__Brano proposto__

La prima chiesa cristiana di Firenze, fondata da Sant’Ambrogio nel 393, fu quella di San Lorenzo, antica parrocchia dei Medici, situata vicino al loro palazzo di via Larga. Lo sviluppo e la decorazione della basilica avevano accompagnato il consolidamento del loro potere, offrendo alla famiglia un riconoscimento, oltre che politico anche religioso.

 

Un potere che, soprattutto dopo l’acquisizione del titolo ducale, aveva bisogno di essere celebrato e riconosciuto pubblicamente con matrimoni o con cerimonie pubbliche tra le mura di quella chiesa che, alla fine del Cinquecento, divenne una sorta di chiesa di Stato “sede deputata all’epifania del principe, al massimo grado della sua sacralità”.

 

Fu in questo contesto che intorno al 1545 Cosimo I volle realizzare la decorazione del coro, affidando il compito a colui che era ormai diventato l’artista di fiducia dei Medici: Jacopo Carucci, conosciuto come il Pontormo.

__Dati estratti__
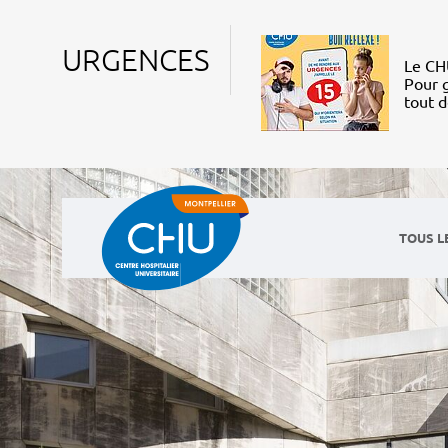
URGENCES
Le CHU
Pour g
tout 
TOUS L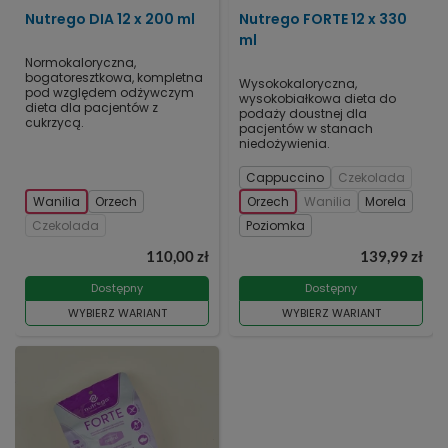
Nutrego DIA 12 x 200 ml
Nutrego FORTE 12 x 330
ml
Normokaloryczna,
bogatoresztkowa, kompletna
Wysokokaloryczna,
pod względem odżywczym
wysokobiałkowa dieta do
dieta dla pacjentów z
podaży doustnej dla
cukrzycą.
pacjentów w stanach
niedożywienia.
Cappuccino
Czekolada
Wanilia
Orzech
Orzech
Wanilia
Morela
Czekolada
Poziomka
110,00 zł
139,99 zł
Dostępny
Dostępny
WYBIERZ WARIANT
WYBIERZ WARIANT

__Esercizi__
1. Modifica il brano su San Lorenzo nella parte tra "Un potere che, soprattutto" e "come il Pontormo.", estremi inclusi, mettendo "presbiterio" al posto di "coro".
2. Secondo il brano su San Lorenzo, che cosa aveva offerto ai Medici lo sviluppo della basilica insieme alla sua decorazione? Rispondi in una o due frasi.
3. Rispondi in breve, in base al brano su San Lorenzo:
(a) Chi fondò la chiesa di San Lorenzo e in quale anno?
(b) Vicino a quale palazzo si trovava la chiesa?
(c) Intorno a quale anno Cosimo I volle realizzare la decorazione del coro?

__Risposte per esercizio__
1.
Un potere che, soprattutto dopo l’acquisizione del titolo ducale, aveva bisogno di essere celebrato e riconosciuto pubblicamente con matrimoni o con cerimonie pubbliche tra le mura di quella chiesa che, alla fine del Cinquecento, divenne una sorta di chiesa di Stato “sede deputata all’epifania del principe, al massimo grado della sua sacralità”.

 

Fu in questo contesto che intorno al 1545 Cosimo I volle realizzare la decorazione del presbiterio, affidando il compito a colui che era ormai diventato l’artista di fiducia dei Medici: Jacopo Carucci, conosciuto come il Pontormo.

2. Lo sviluppo e la decorazione della basilica avevano accompagnato il consolidamento del potere dei Medici. Così avevano offerto alla famiglia un riconoscimento politico e anche religioso.

3.
(a) Sant’Ambrogio, nel 393.
(b) Vicino al palazzo dei Medici di via Larga.
(c) Intorno al 1545.